Certe cose sono come la bellezza che è morta da tempo
Il terzo e ultimo simbolo, quello della bellezza morta, introduce un elemento malinconico ma non privo di speranza. La bellezza che giace inerte sembra alludere a valori dimenticati, ideali perduti o momenti di gioia e purezza che non fanno più parte del nostro presente. Tuttavia, Carnevali ci lascia un indizio su come rivitalizzarla: solo l’acqua profonda del pozzo può lavarle e destarle.
L’acqua del pozzo, oscura e nascosta nel profondo, diventa il simbolo della ricerca interiore, della necessità di scavare dentro di sé per riscoprire ciò che è autentico e prezioso. Lavare e destare la bellezza significa riconnettersi con essa, riportandola alla luce attraverso uno sforzo consapevole e personale. È un invito a non accettare passivamente la morte della bellezza, ma a impegnarsi per riaccenderla nel mondo e nella propria vita.
La grandezza della poesia di Carnevali risiede nella sua capacità di trascendere le specificità del tempo e del luogo. Le immagini che utilizza – l’aquila, il terremoto, il pozzo – sono archetipi universali che parlano a ogni individuo, indipendentemente dal contesto culturale. Le sue certe cose diventano rappresentazioni dell’essenza stessa dell’esperienza umana: l’aspirazione alla trascendenza, la vulnerabilità di fronte alla paura, e la necessità di riscoprire la bellezza nelle profondità dell’esistenza.
In pochi versi, Carnevali riesce a intrecciare un discorso potente e complesso, invitandoci a riflettere sulle cose che contano davvero. La poesia diventa uno specchio in cui ognuno può riconoscere le proprie lotte, le proprie aspirazioni e i propri fallimenti. Ma, soprattutto, è un monito a non arrendersi mai: anche quando la bellezza sembra perduta, è possibile trovarla di nuovo, immergendoci nell’acqua profonda di quel pozzo interiore che ognuno di noi porta dentro. In questo viaggio, la poesia non è solo una guida, ma anche una compagna che ci ricorda che, tra aquile, terremoti e bellezze nascoste, l’essenza della vita risiede nel movimento costante verso l’alto, verso il profondo, verso ciò che rende l’esistenza degna di essere vissuta.
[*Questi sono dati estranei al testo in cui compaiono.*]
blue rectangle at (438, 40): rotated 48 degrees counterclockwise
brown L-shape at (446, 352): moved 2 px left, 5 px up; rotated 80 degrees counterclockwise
Ecco qua l’intera poesia, per carpirne nell’interezza la sua intensità:
Certe cose
si nascondono agli occhi della gente
e si odono
piangere sommessamente.
Certe cose cadono dal cielo:
cose nere informi, mostri
della notte e terrore
dei giorni.
Certe cose sembrano essere state predisposte
da Dio e dal Diavolo.
Certe cose sembrano nate in un abisso
e cresciute nelle tenebre.
Certe cose portano l’immagine della bontà
come se il fuoco
ve l’avesse scolpita in bassorilievo.
Certe cose ridono fino a divenire teschi
e poi continuano a ridere.
Certe cose sono come alberi di pesco,
portano a lungo frutti verdi.
Certe cose sono come il vino che uno beve
soltanto per ubriacarsi.
Certe cose colpiscono
il cuore come un colpo di gong,
così che poi risuona a lungo.
Certe cose schiacciano il cuore come se fosse
uno scarafaggio.
Ed è orribile, come spiaccicare
uno scarafaggio.
Certe cose sono come il fulmine:
possono essere guidate
anche se pericolose.
Certe cose sono come pensieri dal piede pesante,
hanno il piede pesante anche se abitano il cielo.
Certe cose sono come le aquile.
Vivono in alto –
possono benissimo dimenticare la valle.
Certe cose sono come il terremoto:
utilizzano tutte le nostre paure.
Certe cose sono come la Bellezza che è morta da tempo:
solo l’acqua profonda del pozzo può lavarle e destarle.